The above performance dispersion also reminds us the benefits of using multiple strategies, as what we outlined several times in newsletters such as November 12, 2012: Multiple Portfolios As Another Diversification Dimension

Market Overview

Markets are again at a seemingly turning point: though one can attribute the world wide stock market weakness to the Chinese stock market debacle, the yet ongoing drama in the Greek debt implementation or the upcoming interest rate hike, we are more inclined to see that such a phenomenon is inevitable in a highly over-valued elevated stock market. When a market reaches an over valued and over bought state with many complacent investors, it reaches a highly unstable state that will  resolve itself one way or the other. Since it is hard to predict, we resort to following market trends. 

For more detailed asset trend scores, please refer to 360° Market Overview.

We would like to remind our readers that markets are more precarious now than other times in the last 5 years. It is a good time and imperative to adjust to a risk level you are comfortable with right now.  However, recognizing our deficiency to predict the markets, we will stay on course. 

We again copy our position statements (from previous newsletters): 

Our position has not changed: We still maintain our cautious attitude to the recent stock market strength. Again, we have not seen any meaningful or substantial structural change in the U.S., European and emerging market economies.
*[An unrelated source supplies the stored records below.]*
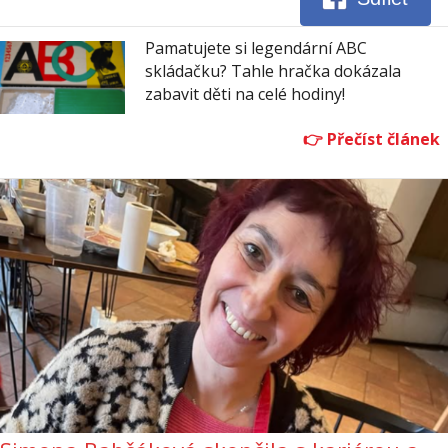
Pamatujete si legendární ABC
skládačku? Tahle hračka dokázala
zabavit děti na celé hodiny!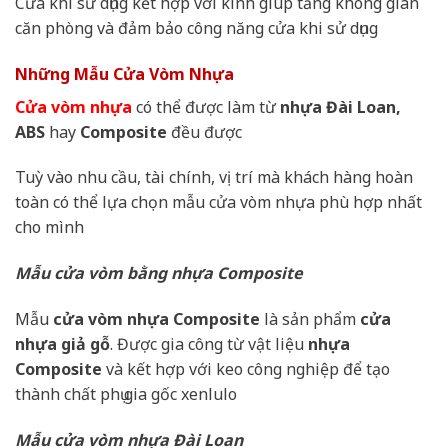
Cửa khi sử dụng kết hợp với kính giúp tăng không gian
căn phòng và đảm bảo công năng cửa khi sử dụng
Những Mẫu Cửa Vòm Nhựa
Cửa vòm nhựa
có thể được làm từ
nhựa Đài Loan,
ABS
hay
Composite
đều được
Tuỳ vào nhu cầu, tài chính, vị trí mà khách hàng hoàn
toàn có thể lựa chọn mẫu cửa vòm nhựa phù hợp nhất
cho mình
Mẫu cửa vòm bằng nhựa Composite
Mẫu
cửa vòm nhựa Composite
là sản phẩm
cửa
nhựa giả gỗ
. Được gia công từ vật liệu
nhựa
Composite
và kết hợp với keo công nghiệp để tạo
thành chất phụ gia gốc xenlulo
Mẫu cửa vòm nhựa Đài Loan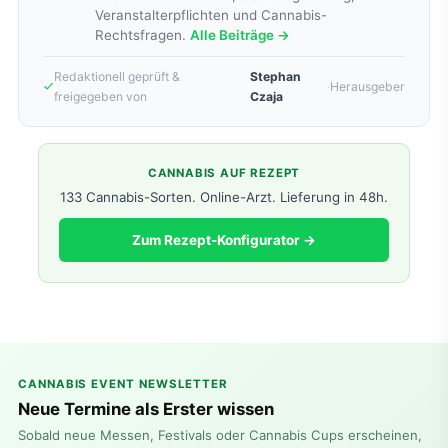
Veranstalterpflichten und Cannabis-
Rechtsfragen.
Alle Beiträge →
Redaktionell geprüft &
Stephan
·
Herausgeber
freigegeben von
Czaja
CANNABIS AUF REZEPT
133 Cannabis-Sorten. Online-Arzt. Lieferung in 48h.
Zum Rezept-Konfigurator →
CANNABIS EVENT NEWSLETTER
Neue Termine als Erster wissen
Sobald neue Messen, Festivals oder Cannabis Cups erscheinen,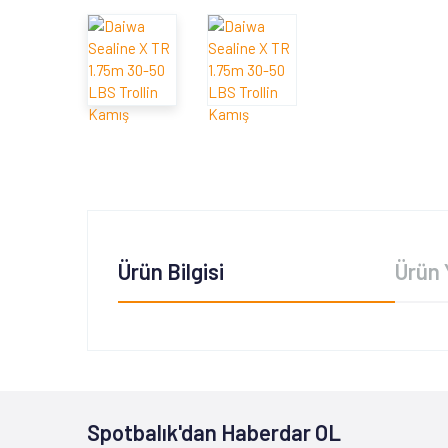
Ürün Bilgisi
Ürün 
Spotbalık'dan Haberdar OL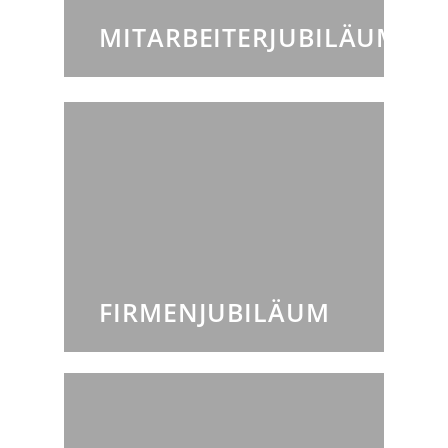
MITARBEITERJUBILÄUM
FIRMENJUBILÄUM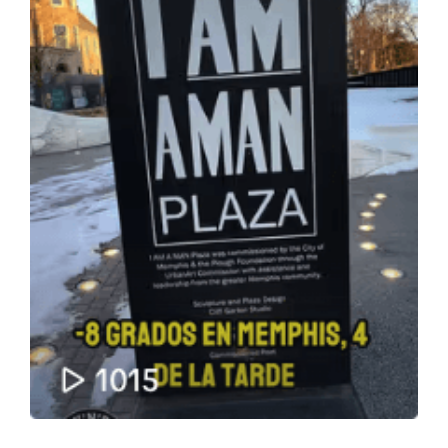
ARTÍCULOS
QUÉ HACEMOS
MECENAZGO
CONTRATACIÓN
CONTACTO
BIO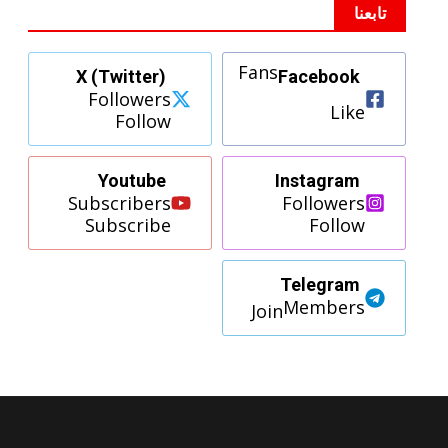
تابعنا
Fans
X (Twitter)
Facebook
Followers
Like
Follow
Youtube
Instagram
Subscribers
Followers
Subscribe
Follow
Telegram
Members
Join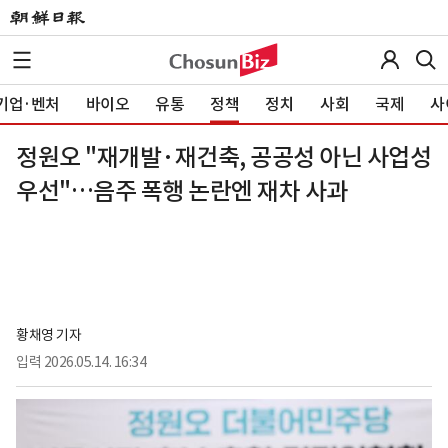
기업·벤처
바이오
유통
정책
정치
사회
국제
사
정원오 "재개발·재건축, 공공성 아닌 사업성
우선"…음주 폭행 논란엔 재차 사과
황채영 기자
입력
2026.05.14. 16:34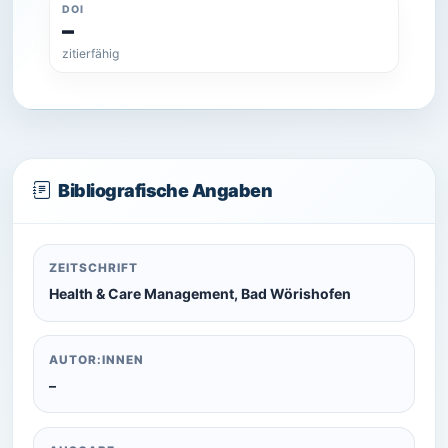
DOI
–
zitierfähig
Bibliografische Angaben
ZEITSCHRIFT
Health & Care Management, Bad Wörishofen
AUTOR:INNEN
–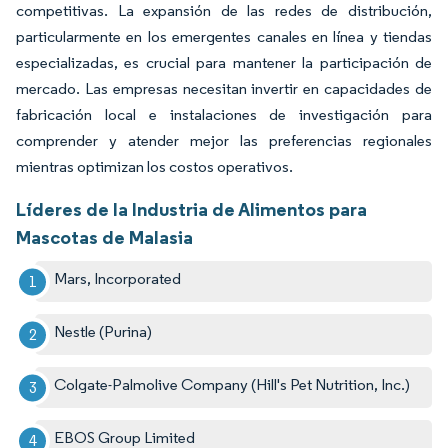
competitivas. La expansión de las redes de distribución,
particularmente en los emergentes canales en línea y tiendas
especializadas, es crucial para mantener la participación de
mercado. Las empresas necesitan invertir en capacidades de
fabricación local e instalaciones de investigación para
comprender y atender mejor las preferencias regionales
mientras optimizan los costos operativos.
Líderes de la Industria de Alimentos para
Mascotas de Malasia
Mars, Incorporated
Nestle (Purina)
Colgate-Palmolive Company (Hill's Pet Nutrition, Inc.)
EBOS Group Limited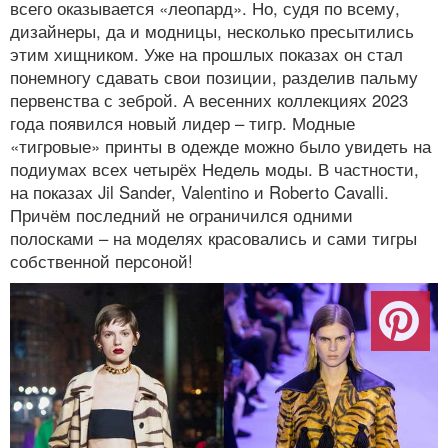
всего оказывается «леопард». Но, судя по всему,
дизайнеры, да и модницы, несколько пресытились
этим хищником. Уже на прошлых показах он стал
понемногу сдавать свои позиции, разделив пальму
первенства с зеброй. А весенних коллекциях 2023
года появился новый лидер – тигр. Модные
«тигровые» принты в одежде можно было увидеть на
подиумах всех четырёх Недель моды. В частности,
на показах Jil Sander, Valentino и Roberto Cavalli.
Причём последний не ограничился одними
полосками – на моделях красовались и сами тигры
собственной персоной!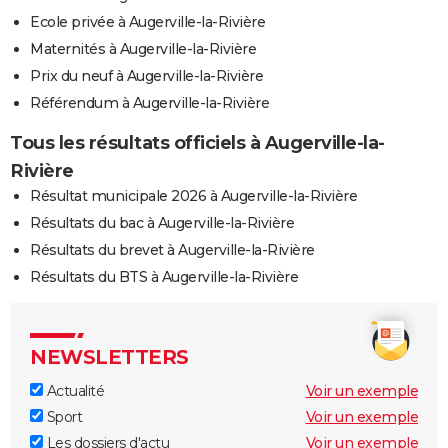
Ecole privée à Augerville-la-Rivière
Maternités à Augerville-la-Rivière
Prix du neuf à Augerville-la-Rivière
Référendum à Augerville-la-Rivière
Tous les résultats officiels à Augerville-la-
Rivière
Résultat municipale 2026 à Augerville-la-Rivière
Résultats du bac à Augerville-la-Rivière
Résultats du brevet à Augerville-la-Rivière
Résultats du BTS à Augerville-la-Rivière
NEWSLETTERS
Actualité
Voir un exemple
Sport
Voir un exemple
Les dossiers d'actu
Voir un exemple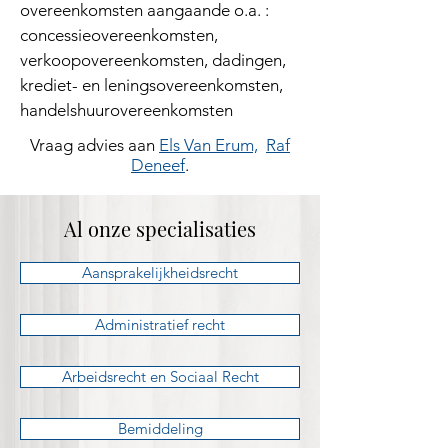
overeenkomsten aangaande o.a. :
concessieovereenkomsten,
verkoopovereenkomsten, dadingen,
krediet- en leningsovereenkomsten,
handelshuurovereenkomsten
Vraag advies aan
Els Van Erum,
Raf
Deneef
.
Al onze specialisaties
Aansprakelijkheidsrecht
Administratief recht
Arbeidsrecht en Sociaal Recht
Bemiddeling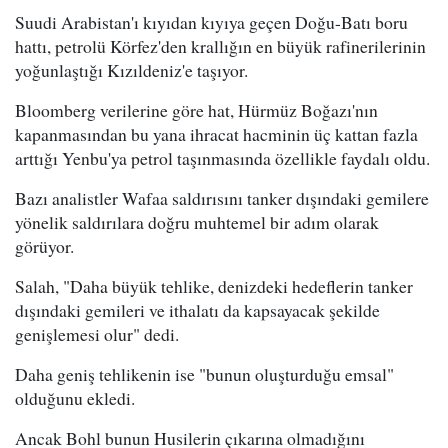
Suudi Arabistan'ı kıyıdan kıyıya geçen Doğu-Batı boru
hattı, petrolü Körfez'den krallığın en büyük rafinerilerinin
yoğunlaştığı Kızıldeniz'e taşıyor.
Bloomberg verilerine göre hat, Hürmüz Boğazı'nın
kapanmasından bu yana ihracat hacminin üç kattan fazla
arttığı Yenbu'ya petrol taşınmasında özellikle faydalı oldu.
Bazı analistler Wafaa saldırısını tanker dışındaki gemilere
yönelik saldırılara doğru muhtemel bir adım olarak
görüyor.
Salah, "Daha büyük tehlike, denizdeki hedeflerin tanker
dışındaki gemileri ve ithalatı da kapsayacak şekilde
genişlemesi olur" dedi.
Daha geniş tehlikenin ise "bunun oluşturduğu emsal"
olduğunu ekledi.
Ancak Bohl bunun Husilerin çıkarına olmadığını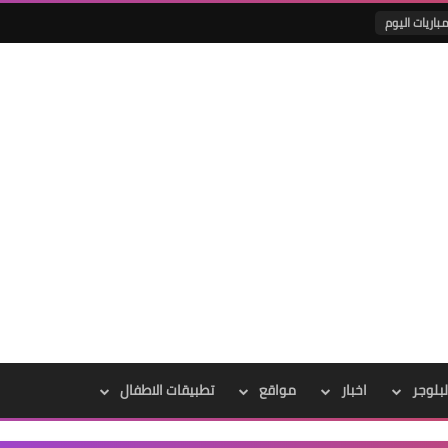
باريات اليوم
لبلوجر
اخبار
مواقع
تطبيقات الاطفال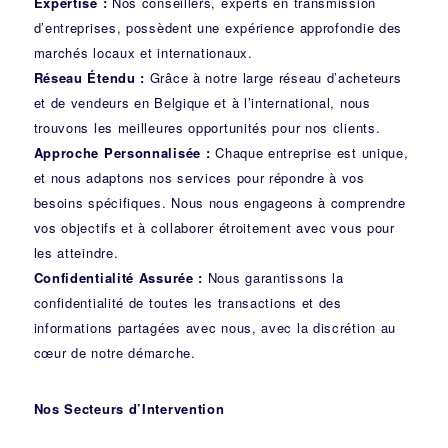
Expertise :
Nos conseillers, experts en transmission
d’entreprises, possèdent une expérience approfondie des
marchés locaux et internationaux.
Réseau Étendu :
Grâce à notre large réseau d’acheteurs
et de vendeurs en Belgique et à l’international, nous
trouvons les meilleures opportunités pour nos clients.
Approche Personnalisée :
Chaque entreprise est unique,
et nous adaptons nos services pour répondre à vos
besoins spécifiques. Nous nous engageons à comprendre
vos objectifs et à collaborer étroitement avec vous pour
les atteindre.
Confidentialité Assurée :
Nous garantissons la
confidentialité de toutes les transactions et des
informations partagées avec nous, avec la discrétion au
cœur de notre démarche.
Nos Secteurs d’Intervention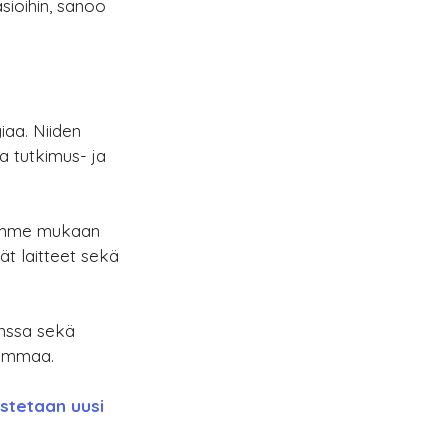
asioihin, sanoo 
iaa. Niiden 
a tutkimus- ja 
semme mukaan 
ät laitteet sekä 
anssa sekä 
summaa.
stetaan uusi 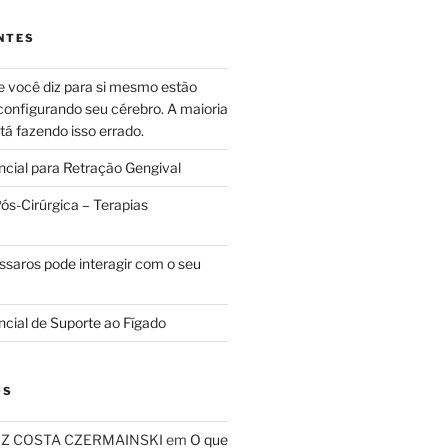
NTES
e você diz para si mesmo estão
configurando seu cérebro. A maioria
tá fazendo isso errado.
ncial para Retração Gengival
s-Cirúrgica – Terapias
ssaros pode interagir com o seu
ncial de Suporte ao Fígado
OS
RIZ COSTA CZERMAINSKI
em
O que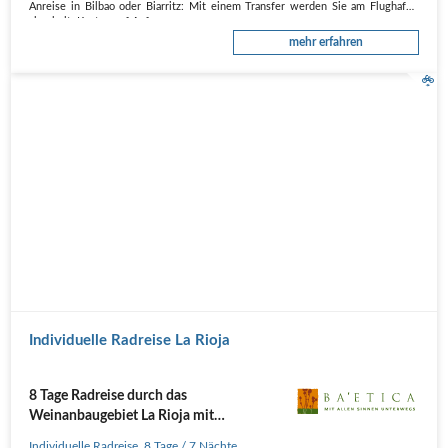
Anreise in Bilbao oder Biarritz: Mit einem Transfer werden Sie am Flughafen
abgeholt, Kosten auf Anfrage.
Anreise in Pamplona: Mit dem Linienbus erreichen Sie ab Pamplona den
mehr erfahren
spanischen Ort…
Individuelle Radreise La Rioja
8 Tage Radreise durch das
Weinanbaugebiet La Rioja mit
wunderschönen Landschaften
Individuelle Radreise
,
8 Tage
/ 7 Nächte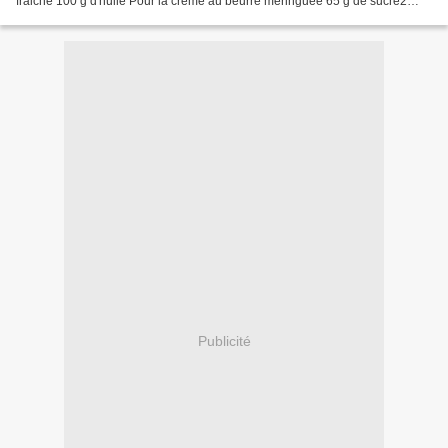
fraiche 100 g d'huile Pour la crème au beurre meringuée 65 g de sucre2
blancs d'oeufs115 g de beurre1 pointe...
Publicité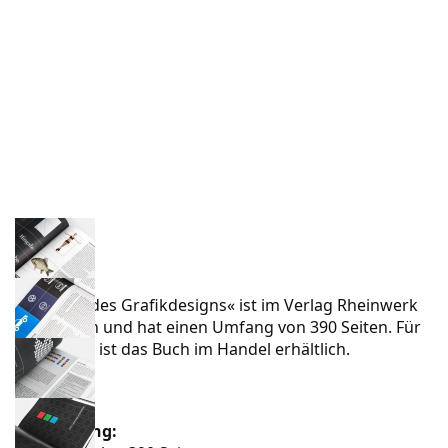
Das »ABC des Grafikdesigns« ist im Verlag Rheinwerk
erschienen und hat einen Umfang von 390 Seiten. Für
39,90 Euro ist das Buch im Handel erhältlich.
Preis:
EUR 39,90
Ausführung: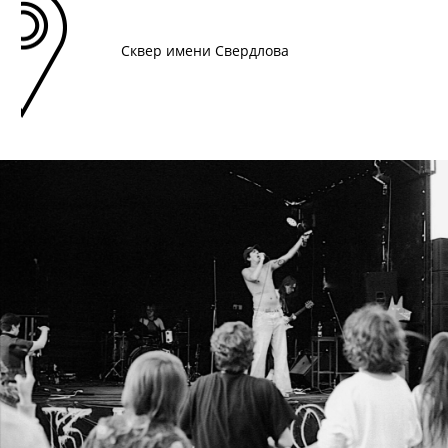
Сквер имени Свердлова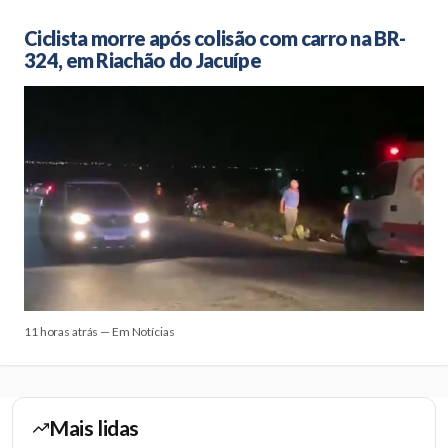
Ciclista morre após colisão com carro na BR-
324, em Riachão do Jacuípe
11 horas atrás — Em Notícias
Mais lidas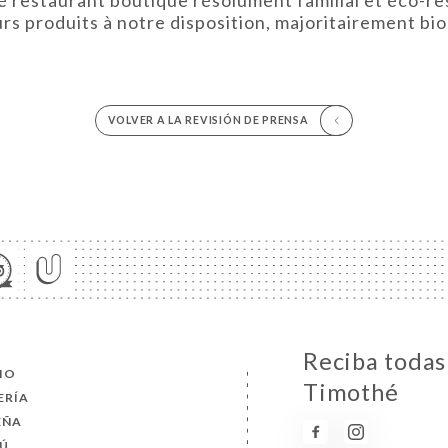
urs produits à notre disposition, majoritairement bio
VOLVER A LA REVISIÓN DE PRENSA
Reciba todas 
CIO
Timothé
ERÍA
EÑA
Ú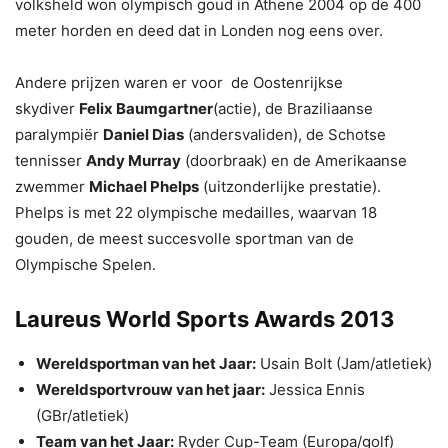
volksheld won olympisch goud in Athene 2004 op de 400
meter horden en deed dat in Londen nog eens over.
Andere prijzen waren er voor de Oostenrijkse
skydiver
Felix Baumgartner
(actie), de Braziliaanse
paralympiër
Daniel Dias
(andersvaliden), de Schotse
tennisser
Andy Murray
(doorbraak) en de Amerikaanse
zwemmer
Michael Phelps
(uitzonderlijke prestatie).
Phelps is met 22 olympische medailles, waarvan 18
gouden, de meest succesvolle sportman van de
Olympische Spelen.
Laureus World Sports Awards 2013
Wereldsportman van het Jaar:
Usain Bolt (Jam/atletiek)
Wereldsportvrouw van het jaar:
Jessica Ennis
(GBr/atletiek)
Team van het Jaar:
Ryder Cup-Team (Europa/golf)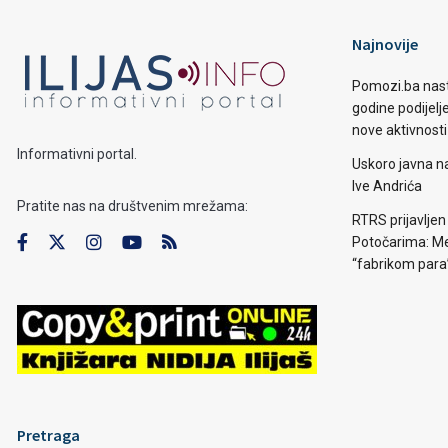
Najnovije
Pomozi.ba nast
godine podijelj
nove aktivnosti
Informativni portal.
Uskoro javna n
Ive Andrića
Pratite nas na društvenim mrežama:
RTRS prijavljen
Potočarima: Me
“fabrikom para
Pretraga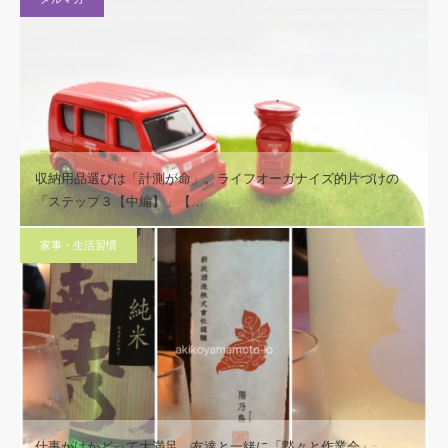
収納用品選びは「計測が命」。ライフオーガナイズ的片づけの
「ステップ３【中編】」【…
家事・生活習慣
仕事がはかどって大満足。友達と一緒に「黙々と作業会」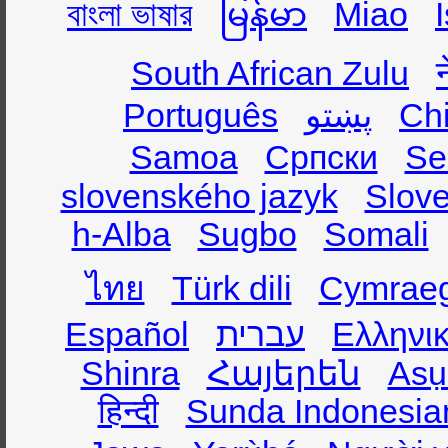
বাংলা ভাষার
မြန်မာ
Miao
South African Zulu
Português
پښتو
Ch
Samoa
Српски
Se
slovenského jazyk
Slov
h-Alba
Sugbo
Somali
ไทย
Türk dili
Cymrae
Español
עברית
Ελληνι
Shinra
Հայերեն
Asụ
हिन्दी
Sunda Indonesia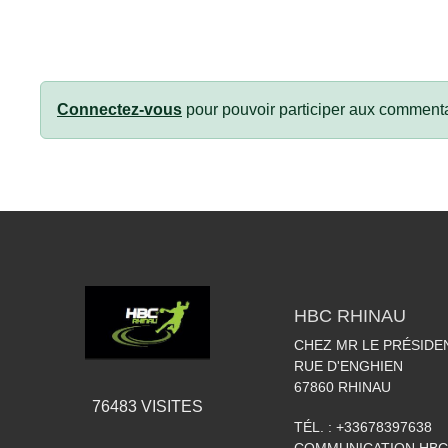
Connectez-vous
pour pouvoir participer aux commenta
HBC RHINAU
CHEZ MR LE PRÉSIDE
RUE D'ENGHIEN
67860
RHINAU
76483
VISITES
TÉL. :
+33678397638
COMMUNICATION.HB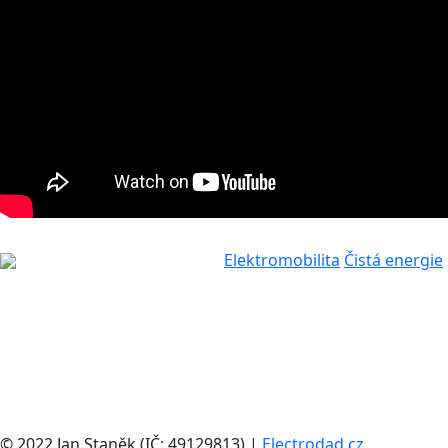
Elektromobilita
Čistá energie
© 2022 Jan Staněk (IČ: 49129813) |
Electrodad.cz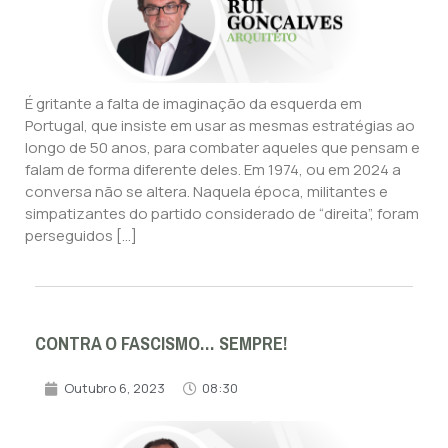
É gritante a falta de imaginação da esquerda em
Portugal, que insiste em usar as mesmas estratégias ao
longo de 50 anos, para combater aqueles que pensam e
falam de forma diferente deles. Em 1974, ou em 2024 a
conversa não se altera. Naquela época, militantes e
simpatizantes do partido considerado de “direita”, foram
perseguidos […]
CONTRA O FASCISMO… SEMPRE!
Outubro 6, 2023
08:30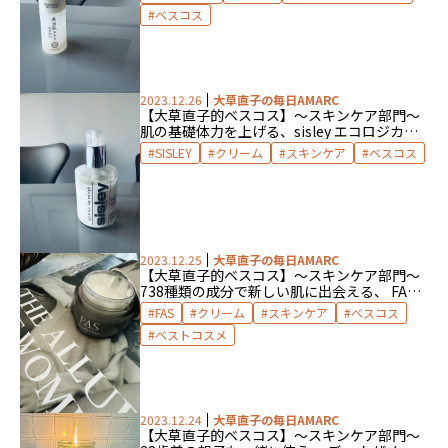
ベスコス
2023.12.26
大草直子の毎日AMARC
【大草直子的ベスコス】〜スキンケア部門〜
肌の基礎体力を上げる、sisley エコロジカル
コムパウンド アドバンスト
SISLEY
クリーム
スキンケア
ベスコス
2023.12.25
大草直子の毎日AMARC
【大草直子的ベスコス】〜スキンケア部門〜
738種類の成分で新しい肌に出会える、 FAS
THE BLACK CREAM
FAS
クリーム
スキンケア
ベスコス
ベストコスメ
2023.12.24
大草直子の毎日AMARC
【大草直子的ベスコス】〜スキンケア部門〜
However, we will let markets sort this out and will try to take advantage over its irrational behavior if it is possible. 

We again would like to stress for any new investor and new money, the best way to step into this kind of markets is through dollar cost average (DCA), i.e. invest and/or follow a model portfolio in several phases (such as 2 or 3 months) instead of the whole sum at one shot.